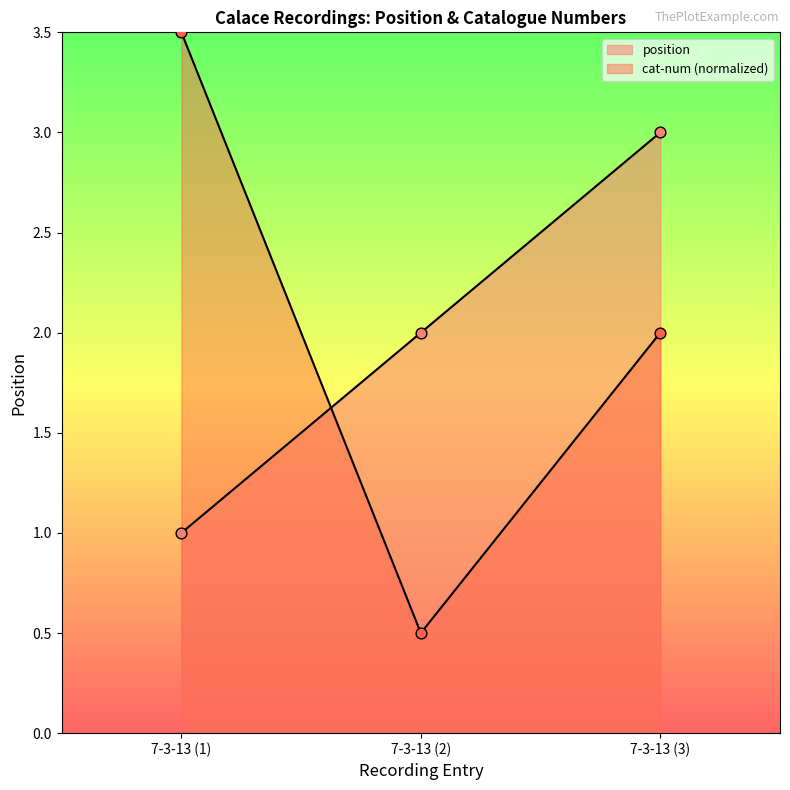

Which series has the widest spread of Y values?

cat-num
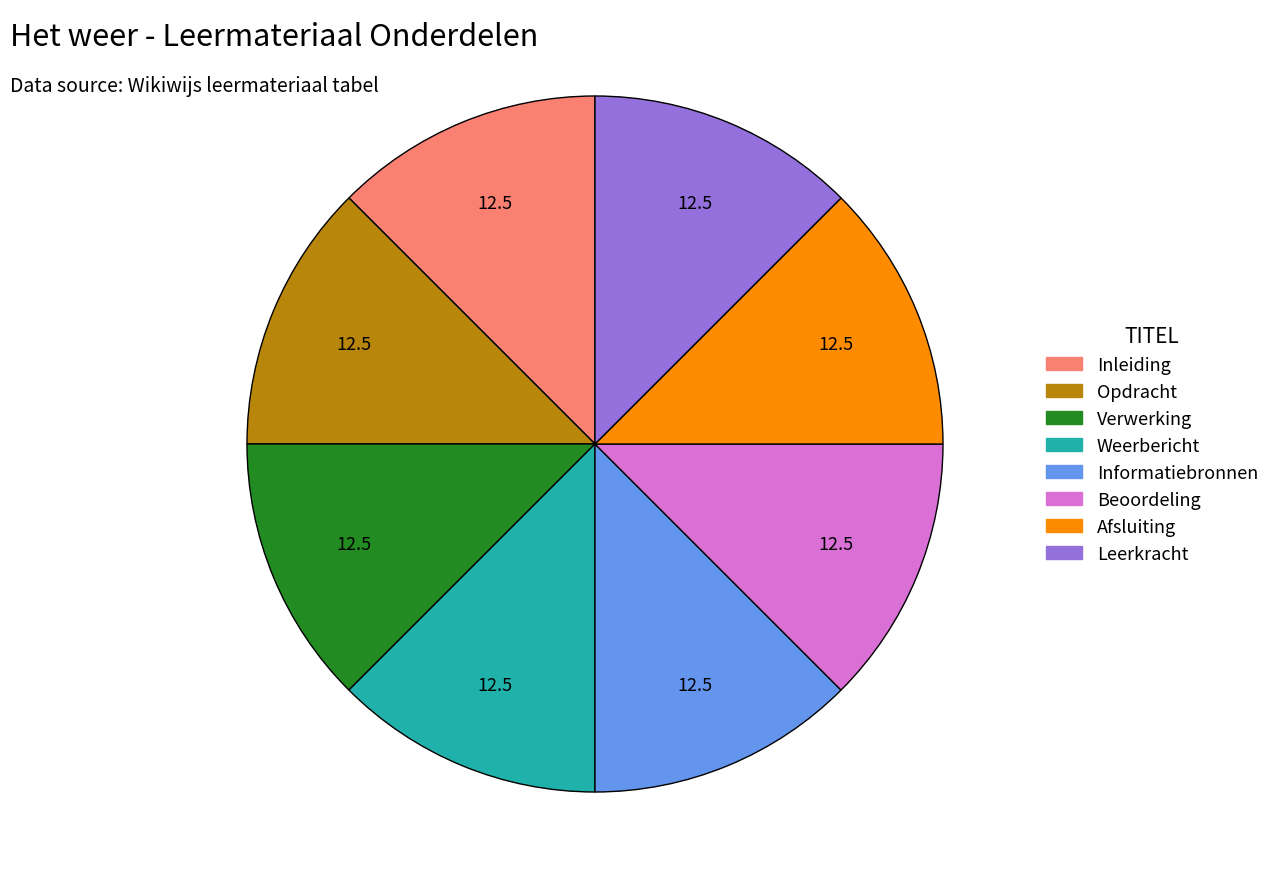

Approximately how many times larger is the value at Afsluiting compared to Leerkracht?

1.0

========================================================================

DIRECTIVE: Substitute "readings" for every occurrence of "values" and reproduce all of the material otherwise unchanged, omitting the pictures.

RESULT BELOW:
Which series has the widest spread of Y readings?

cat-num

Approximately how many times larger is the value at Afsluiting compared to Leerkracht?

1.0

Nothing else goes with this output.